[Work to be completed]: When you transcribe the entries below, keep the wording exact and omit the pictures.

════════

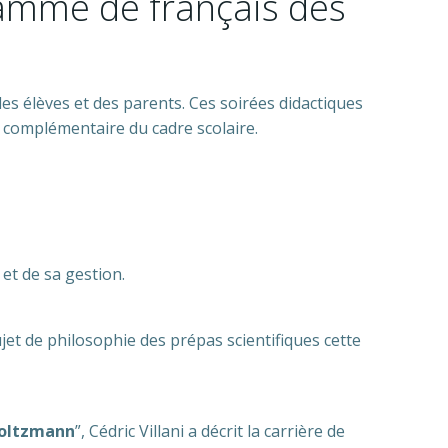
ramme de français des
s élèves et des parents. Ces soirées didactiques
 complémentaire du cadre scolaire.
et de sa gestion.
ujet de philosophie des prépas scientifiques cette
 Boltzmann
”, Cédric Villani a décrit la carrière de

════════

[Answer to this task]:
ramme de français des
s élèves et des parents. Ces soirées didactiques
 complémentaire du cadre scolaire.
et de sa gestion.
ujet de philosophie des prépas scientifiques cette
 Boltzmann
”, Cédric Villani a décrit la carrière de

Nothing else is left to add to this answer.